How Did We Get into This Mess?
A unique combination of ideology, special-interest pressure, populist politics, bad economics, and sheer incompetence has brought us to our present condition.
Ideology proclaimed that markets were always good and government always bad. While George W. Bush has done as much as he can to ensure that government lives up to that reputation-it is the one area where he has overperformed-the fact is that key problems facing our society cannot be addressed without an effective government, whether it's maintaining national security or protecting the environment. Our economy rests on public investments in technology, such as the Internet. While Bush's ideology led him to underestimate the importance of government, it also led him to underestimate the limitations of markets. We learned from the Depression that markets are not self- adjusting-at least, not in a time frame that matters to living people. Today everyone-even the president-accepts the need for macro-economic policy, for government to try to maintain the economy at near- full employment. But in a sleight of hand, free-market economists promoted the idea that, once the economy was restored to full employment, markets would always allocate resources efficiently. The best regulation, in their view, was no regulation at all, and if that didn't sell, then 'self-regulation' was almost as good.
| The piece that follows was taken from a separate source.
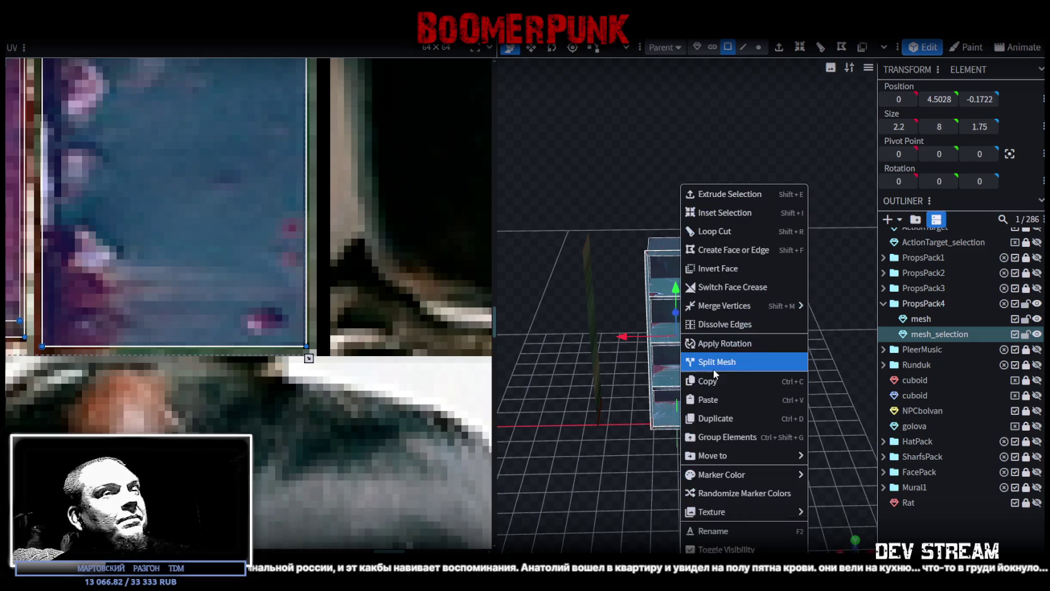
left_click(683, 379)
right_click(683, 377)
The underlying idea was, on the face of it, absurd: that market failures come only in macro doses, in the form of the recessions and depressions that have periodically plagued capitalist economies for the past several hundred years. Isn't it more reasonable to assume that these failures are just the tip of the iceberg? That beneath the surface lie a myriad of smaller but harder-to-assess inefficiencies? Let me venture an analogy from biology: A patient arrives at a hospital in serious condition. Now, it may be that the patient has simply fallen victim to one of those debilitating ailments that go around from time to time and can be cured by a massive dose of antibiotics. In this case we have a macro problem with a macro solution. But it could instead be that the patient is suffering from a decade of serious abuse-smoking, drinking, overeating, lack of exercise, a fondness for crystal meth-and that it has not only taken a catastrophic toll but also left him open to opportunistic infections of every kind. In other words, a buildup of micro problems has led to a macro problem, and no cure is possible without addressing the underlying issues. The American economy today is a patient of the second kind.
We are in the midst of micro-economic failure on a grand scale. Financial markets receive generous compensation-in the form of more than 30 percent of all corporate profits-presumably for performing two critical tasks: allocating savings and managing risk. But the financial markets have failed laughably at both. Hundreds of billions of dollars were allocated to home loans beyond Americans' ability to pay. And rather than managing risk, the financial markets created more risk. The failure of our financial system to do what it is supposed to do matches in destructive grandeur the macro-economic failures of the Great Depression.
Economic theory-and historical experience-long ago proved the need for regulation of financial markets. But ever since the Reagan presidency, deregulation has been the prevailing religion. Never mind that the few times 'free banking' has been tried-most recently in Pinochet's Chile, under the influence of the doctrinaire free-market theorist Milton Friedman-the experiment has ended in disaster. Chile is still paying back the debts from its misadventure. With massive problems in 1987 (remember Black Friday, when stock markets plunged almost 25 percent), 1989 (the savings- and-loan debacle), 1997 (the East Asia financial crisis), 1998 (the bailout of Long Term Capital Management), and 2001-02 (the collapses of Enron and WorldCom), one might think there would be more skepticism about the wisdom of leaving markets to themselves.
The new populist rhetoric of the right-persuading taxpayers that ordinary people always know how to spend money better than the government does, and promising a new world without budget constraints, where every tax cut generates more revenue-hasn't helped matters. Special interests took advantage of this seductive mixture of populism and free-market ideology. They also bent the rules to suit themselves. Corporations and the wealthy argued that lowering their tax rates would lead to more savings; they got the tax breaks, but America's household savings rate not only didn't rise, it dropped to levels not seen in 75 years. The Bush administration extolled the power of the free market, but it was more than willing to provide generous subsidies to farmers and erect tariffs to protect steelmakers. Lately, as we have seen, it seems willing to write blank checks to bail out its friends on Wall Street. In each of these cases there are clear winners. And in each there are clear losers-including the country as a whole.